Bursa Mustafakemalpaşa’daki maden ocağında, uyarılara rağmen gerekli yasal önlemleri almayan Bükköy Madencilik Sanayi ve Ticaret AŞ’nin sahibi Nurullah Ercan, Kısa Çalışma Ödeneği’nden yararlanmak üzere Çalışma ve Sosyal Güvenlik Bakanlığı’na başvurdu. Ercan, devlete 19 işçinin hayatını kaybettiği maden ocağından “işçi atmamak için bana destek verin” dedi.  Kısa Çalışma Ödeneği, küresel ekonomik krizin Türkiye’ye yansımaları sonucunda zor durumda kalan firmalara, işletmenin faaliyetlerini sürdürerek mevcut çalışanlarını işten atmasınlar diye devletin sağladığı bir imkandır. Bu olanaktan, geçen yıllarda birçok firma yararlandı. Ekonomik kriz, yangın, patlama, su baskını gibi mücbir sebepleri olan firmalar başvurma hakkına sahiptir. Başvuruyu Çalışma Bakanlığı inceliyor, uygun görürse talep karşılanıyor. Maden kazası örneğinde olduğu gibi, işverenin patlamada kusurlu olduğu müfettiş raporu ile sabitse talep geri çevrilebiliyor.

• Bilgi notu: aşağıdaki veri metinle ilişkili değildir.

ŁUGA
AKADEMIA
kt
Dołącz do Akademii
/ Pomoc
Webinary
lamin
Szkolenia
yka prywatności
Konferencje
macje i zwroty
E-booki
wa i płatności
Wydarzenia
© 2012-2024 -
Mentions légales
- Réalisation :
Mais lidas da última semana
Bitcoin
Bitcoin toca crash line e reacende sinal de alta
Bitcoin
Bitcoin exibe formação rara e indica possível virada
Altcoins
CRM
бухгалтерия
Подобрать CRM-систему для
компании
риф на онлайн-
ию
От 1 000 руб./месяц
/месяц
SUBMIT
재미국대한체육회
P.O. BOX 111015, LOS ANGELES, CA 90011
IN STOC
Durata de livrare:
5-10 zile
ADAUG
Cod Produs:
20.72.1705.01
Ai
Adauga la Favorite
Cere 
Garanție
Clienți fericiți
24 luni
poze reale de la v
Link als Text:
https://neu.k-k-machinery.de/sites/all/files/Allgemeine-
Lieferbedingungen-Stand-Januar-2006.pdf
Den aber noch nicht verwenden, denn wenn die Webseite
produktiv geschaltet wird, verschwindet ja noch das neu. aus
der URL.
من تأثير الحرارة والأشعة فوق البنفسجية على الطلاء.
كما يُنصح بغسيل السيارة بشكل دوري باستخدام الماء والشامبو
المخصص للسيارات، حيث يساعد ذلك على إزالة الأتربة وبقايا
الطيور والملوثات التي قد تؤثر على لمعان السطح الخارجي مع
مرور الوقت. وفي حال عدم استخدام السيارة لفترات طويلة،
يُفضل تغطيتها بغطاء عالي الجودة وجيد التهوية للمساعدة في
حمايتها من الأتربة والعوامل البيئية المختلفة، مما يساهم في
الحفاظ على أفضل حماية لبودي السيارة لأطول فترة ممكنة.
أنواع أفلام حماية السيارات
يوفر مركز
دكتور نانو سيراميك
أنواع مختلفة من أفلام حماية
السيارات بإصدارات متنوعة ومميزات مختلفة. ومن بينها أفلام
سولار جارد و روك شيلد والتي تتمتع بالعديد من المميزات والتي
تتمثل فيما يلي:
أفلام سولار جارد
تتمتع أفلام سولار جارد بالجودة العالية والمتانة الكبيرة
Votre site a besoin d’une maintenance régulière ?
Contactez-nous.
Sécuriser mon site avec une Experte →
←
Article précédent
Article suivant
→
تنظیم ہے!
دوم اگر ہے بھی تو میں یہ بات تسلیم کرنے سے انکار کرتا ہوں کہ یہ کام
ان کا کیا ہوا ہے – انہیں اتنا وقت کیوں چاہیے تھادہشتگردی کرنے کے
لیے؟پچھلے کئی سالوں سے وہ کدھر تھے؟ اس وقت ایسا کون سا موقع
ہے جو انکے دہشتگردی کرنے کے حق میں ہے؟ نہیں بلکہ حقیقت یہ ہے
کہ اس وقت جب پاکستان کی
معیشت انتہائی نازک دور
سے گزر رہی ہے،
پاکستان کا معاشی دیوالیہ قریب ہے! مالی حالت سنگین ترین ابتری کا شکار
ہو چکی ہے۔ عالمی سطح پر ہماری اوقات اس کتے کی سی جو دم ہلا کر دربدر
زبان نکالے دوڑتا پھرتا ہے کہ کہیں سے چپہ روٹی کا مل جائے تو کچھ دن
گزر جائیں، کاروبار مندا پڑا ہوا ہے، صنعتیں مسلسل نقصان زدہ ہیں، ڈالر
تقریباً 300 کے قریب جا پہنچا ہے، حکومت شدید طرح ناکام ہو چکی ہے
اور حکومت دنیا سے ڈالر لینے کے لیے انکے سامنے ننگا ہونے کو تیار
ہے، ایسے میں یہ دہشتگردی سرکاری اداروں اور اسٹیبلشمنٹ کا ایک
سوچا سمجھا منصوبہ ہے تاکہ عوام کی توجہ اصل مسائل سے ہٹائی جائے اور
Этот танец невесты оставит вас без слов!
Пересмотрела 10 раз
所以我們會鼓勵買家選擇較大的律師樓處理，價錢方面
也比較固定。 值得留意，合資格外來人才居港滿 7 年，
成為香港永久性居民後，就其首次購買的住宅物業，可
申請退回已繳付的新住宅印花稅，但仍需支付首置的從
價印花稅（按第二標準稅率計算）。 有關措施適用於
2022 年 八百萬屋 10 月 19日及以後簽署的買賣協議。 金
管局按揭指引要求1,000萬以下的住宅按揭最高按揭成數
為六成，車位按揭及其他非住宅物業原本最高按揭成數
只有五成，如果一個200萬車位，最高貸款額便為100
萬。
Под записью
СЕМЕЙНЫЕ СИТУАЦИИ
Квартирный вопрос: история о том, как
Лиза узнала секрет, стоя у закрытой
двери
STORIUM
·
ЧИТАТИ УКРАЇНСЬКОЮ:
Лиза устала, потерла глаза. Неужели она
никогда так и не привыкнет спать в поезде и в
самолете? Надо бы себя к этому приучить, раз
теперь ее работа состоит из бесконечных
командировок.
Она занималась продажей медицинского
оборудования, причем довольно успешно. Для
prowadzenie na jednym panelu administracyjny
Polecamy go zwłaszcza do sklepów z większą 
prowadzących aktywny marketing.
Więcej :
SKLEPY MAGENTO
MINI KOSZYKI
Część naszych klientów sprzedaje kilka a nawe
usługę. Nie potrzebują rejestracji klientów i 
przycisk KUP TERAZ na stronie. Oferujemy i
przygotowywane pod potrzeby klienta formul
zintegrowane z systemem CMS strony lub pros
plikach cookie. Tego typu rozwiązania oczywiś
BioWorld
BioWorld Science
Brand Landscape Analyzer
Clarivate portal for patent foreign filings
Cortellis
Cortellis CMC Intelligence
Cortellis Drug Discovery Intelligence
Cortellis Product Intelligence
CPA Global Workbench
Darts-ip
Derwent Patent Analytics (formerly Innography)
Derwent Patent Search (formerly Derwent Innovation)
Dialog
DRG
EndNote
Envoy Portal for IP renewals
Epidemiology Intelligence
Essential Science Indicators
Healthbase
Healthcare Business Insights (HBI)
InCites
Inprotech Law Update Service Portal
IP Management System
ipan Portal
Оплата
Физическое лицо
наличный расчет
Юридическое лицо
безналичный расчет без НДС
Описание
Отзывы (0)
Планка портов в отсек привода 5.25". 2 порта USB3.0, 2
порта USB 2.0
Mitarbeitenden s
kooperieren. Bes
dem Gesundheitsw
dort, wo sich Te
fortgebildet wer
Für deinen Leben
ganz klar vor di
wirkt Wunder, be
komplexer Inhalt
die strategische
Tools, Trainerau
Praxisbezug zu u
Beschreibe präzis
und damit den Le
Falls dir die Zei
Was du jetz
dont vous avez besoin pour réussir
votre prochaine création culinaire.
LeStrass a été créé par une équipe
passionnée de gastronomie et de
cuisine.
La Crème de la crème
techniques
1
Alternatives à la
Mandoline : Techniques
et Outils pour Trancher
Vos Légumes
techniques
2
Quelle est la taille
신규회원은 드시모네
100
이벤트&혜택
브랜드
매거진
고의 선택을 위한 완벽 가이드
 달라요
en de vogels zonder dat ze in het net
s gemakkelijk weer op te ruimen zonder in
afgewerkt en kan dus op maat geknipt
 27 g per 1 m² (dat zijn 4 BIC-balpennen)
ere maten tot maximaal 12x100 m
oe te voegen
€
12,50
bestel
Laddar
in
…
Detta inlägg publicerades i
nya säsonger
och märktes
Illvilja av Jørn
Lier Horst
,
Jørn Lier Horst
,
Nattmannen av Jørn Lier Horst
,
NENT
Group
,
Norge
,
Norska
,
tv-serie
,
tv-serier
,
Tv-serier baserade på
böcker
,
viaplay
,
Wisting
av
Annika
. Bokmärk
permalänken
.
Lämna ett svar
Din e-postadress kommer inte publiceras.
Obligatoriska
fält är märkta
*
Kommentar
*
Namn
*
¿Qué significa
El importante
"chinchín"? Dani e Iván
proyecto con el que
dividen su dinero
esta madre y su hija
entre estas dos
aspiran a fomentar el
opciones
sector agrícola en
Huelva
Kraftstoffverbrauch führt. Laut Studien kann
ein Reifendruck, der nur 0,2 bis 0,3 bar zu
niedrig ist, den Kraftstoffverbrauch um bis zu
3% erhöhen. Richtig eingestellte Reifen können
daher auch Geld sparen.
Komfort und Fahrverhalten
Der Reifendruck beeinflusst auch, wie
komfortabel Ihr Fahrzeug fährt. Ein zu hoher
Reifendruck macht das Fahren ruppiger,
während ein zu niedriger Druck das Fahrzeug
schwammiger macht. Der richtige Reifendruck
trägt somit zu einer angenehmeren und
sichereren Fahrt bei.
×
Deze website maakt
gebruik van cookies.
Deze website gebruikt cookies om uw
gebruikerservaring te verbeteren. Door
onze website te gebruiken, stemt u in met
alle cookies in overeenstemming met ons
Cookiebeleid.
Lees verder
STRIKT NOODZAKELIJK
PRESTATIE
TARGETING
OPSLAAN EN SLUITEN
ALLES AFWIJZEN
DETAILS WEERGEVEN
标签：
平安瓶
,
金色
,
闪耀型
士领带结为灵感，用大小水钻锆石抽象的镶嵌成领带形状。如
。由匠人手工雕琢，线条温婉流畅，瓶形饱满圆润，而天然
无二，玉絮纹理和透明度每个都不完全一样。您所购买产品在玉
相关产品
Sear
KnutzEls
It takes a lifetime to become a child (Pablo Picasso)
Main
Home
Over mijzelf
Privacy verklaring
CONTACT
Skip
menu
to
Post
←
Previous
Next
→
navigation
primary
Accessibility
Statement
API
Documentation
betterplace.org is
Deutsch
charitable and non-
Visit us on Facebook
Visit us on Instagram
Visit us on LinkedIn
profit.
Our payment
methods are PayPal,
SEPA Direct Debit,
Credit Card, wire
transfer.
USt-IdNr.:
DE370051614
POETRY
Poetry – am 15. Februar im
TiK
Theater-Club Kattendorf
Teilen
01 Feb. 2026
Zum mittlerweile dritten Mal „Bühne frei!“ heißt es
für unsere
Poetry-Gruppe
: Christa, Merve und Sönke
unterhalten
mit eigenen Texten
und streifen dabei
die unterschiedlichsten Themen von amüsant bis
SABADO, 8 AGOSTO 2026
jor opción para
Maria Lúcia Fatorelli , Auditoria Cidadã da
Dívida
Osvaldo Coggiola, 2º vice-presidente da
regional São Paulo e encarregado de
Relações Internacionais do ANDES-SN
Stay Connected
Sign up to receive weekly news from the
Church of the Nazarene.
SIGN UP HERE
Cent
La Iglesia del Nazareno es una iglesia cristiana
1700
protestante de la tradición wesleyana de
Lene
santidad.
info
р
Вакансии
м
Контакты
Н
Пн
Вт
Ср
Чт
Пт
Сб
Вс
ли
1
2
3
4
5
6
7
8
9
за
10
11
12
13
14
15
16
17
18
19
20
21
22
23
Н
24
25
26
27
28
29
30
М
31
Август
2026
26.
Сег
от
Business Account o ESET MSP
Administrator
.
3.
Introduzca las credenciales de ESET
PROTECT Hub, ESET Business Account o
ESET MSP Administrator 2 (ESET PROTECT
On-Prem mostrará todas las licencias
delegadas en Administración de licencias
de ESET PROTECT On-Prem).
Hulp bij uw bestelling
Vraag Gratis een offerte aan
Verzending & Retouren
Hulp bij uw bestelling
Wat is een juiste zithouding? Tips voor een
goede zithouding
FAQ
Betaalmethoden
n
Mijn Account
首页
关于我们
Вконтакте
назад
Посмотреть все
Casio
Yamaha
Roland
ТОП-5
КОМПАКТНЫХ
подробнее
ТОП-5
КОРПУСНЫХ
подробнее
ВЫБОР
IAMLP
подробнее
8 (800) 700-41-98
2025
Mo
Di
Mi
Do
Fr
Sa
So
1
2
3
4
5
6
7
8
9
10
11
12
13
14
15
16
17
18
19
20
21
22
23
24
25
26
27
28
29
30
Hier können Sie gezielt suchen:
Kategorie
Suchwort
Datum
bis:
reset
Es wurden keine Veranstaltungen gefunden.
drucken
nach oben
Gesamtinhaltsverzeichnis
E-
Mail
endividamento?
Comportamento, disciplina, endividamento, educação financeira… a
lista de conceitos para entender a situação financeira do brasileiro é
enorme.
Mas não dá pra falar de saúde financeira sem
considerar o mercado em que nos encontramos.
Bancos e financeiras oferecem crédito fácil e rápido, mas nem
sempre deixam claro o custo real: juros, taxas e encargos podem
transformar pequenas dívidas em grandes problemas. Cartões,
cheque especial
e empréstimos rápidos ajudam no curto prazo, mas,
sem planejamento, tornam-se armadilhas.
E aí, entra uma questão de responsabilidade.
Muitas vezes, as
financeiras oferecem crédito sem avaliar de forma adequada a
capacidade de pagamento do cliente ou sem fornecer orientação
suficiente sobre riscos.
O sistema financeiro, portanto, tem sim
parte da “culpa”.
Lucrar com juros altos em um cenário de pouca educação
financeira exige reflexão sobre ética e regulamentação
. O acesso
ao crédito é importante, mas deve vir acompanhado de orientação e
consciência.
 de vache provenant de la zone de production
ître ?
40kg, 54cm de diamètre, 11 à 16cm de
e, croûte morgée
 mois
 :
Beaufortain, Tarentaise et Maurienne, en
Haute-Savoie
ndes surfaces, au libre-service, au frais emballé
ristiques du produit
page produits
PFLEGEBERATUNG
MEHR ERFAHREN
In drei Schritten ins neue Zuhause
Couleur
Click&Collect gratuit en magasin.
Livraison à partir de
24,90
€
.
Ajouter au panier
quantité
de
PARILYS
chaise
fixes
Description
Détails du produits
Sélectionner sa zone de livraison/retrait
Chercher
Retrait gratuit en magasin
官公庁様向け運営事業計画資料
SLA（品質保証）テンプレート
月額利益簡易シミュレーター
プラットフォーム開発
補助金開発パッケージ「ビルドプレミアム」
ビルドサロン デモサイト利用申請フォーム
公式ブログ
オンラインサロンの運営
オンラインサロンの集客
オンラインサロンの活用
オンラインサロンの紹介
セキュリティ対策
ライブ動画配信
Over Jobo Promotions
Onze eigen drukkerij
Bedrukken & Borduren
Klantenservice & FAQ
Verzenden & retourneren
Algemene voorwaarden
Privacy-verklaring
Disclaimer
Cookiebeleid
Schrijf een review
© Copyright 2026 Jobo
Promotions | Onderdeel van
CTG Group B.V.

Kısa Çalışma Ödeneği’nde işçilerin maaşını, üç ay süreyle, asgari ücretin en az yüzde 40’ı, en fazla da yüzde 80’i oranında devlet ödüyor. Bu süre emekliliğe sayılmıyor. İşçi sağlık yardımlarından yararlanabiliyor.

Bu koşullar ışığında, hem Çalışma ve Sosyal Güvenlik hem de Enerji ve Tabii Kaynaklar Bakanlığı’nın resmi-süreli bildirim ve uyarılarına karşın maden ocağında gerekli önlemleri almadığı, tespit edilen eksiklikleri gidermediği belirlenen, Bükköy Madencilik patronu Nurullah Ercan’ın devletten yardım talebinin nasıl sonuçlanacağı o tarihte bile belli olmamıştı. Madeni kapatmada hangi madde uygulandı?
Maden Yasası’nın 29. maddesinin, “İşletme açısından tehlikeli durumların tespiti halinde, bu halleri gidermek için ruhsat sahibine altı aya kadar süre verilir, mücbir sebepler dışında bu süre uzatılmaz. Bu süre sonunda projeye uygun faaliyette bulunulmaması veya tehlikeyi durumun ortadan kaldırılmaması halinde teminat irad kaydedilerek işletme faaliyeti durdurulur” fıkrası uygulandı.

İş Yasası’na göre kapatmanın yararı nedir? İş Yasası’nın 79. maddesi ise “Bir işyerinin tesis ve tertiplerinde, çalışma yöntem ve şekillerinde, makine ve cihazlarında işçilerin yaşamı için tehlikeli olan bir husus tespit edilirse, bu tehlike giderilinceye kadar, tehlikenin niteliğine göre iş tamamen veya kısman durdurulur veya işyeri kapatılır. İşveren bu nedenle işsiz kalan işçilere, ücretlerini ödemeye veya ücretlerinde bir düşüklük olmamak üzere meslek veya durumlarına göre başka iş vermeye zorunludur” diyor. Sermaye sınıfı ve siyasi iktidarlar iş kazalarına karşı gerekli ve zorunlu önlemleri almadıkları için her yıl yüzlerce işçi yaşamını yitiriyor. İşçilerin eş ve çocukları aç ve sefil kalıyor. Sorumlular formülü bulmuşlar. Ne diyorlar? İş kazası diyorlar. Kazanın bir tanımı var. Kaza, nerede ne zaman meydana geleceği belli olmayan olaydır. Oysa Türkiye’de işlerlerinde olan iş kazalarının adı “iş kazası” değil, tam bir cinayettir.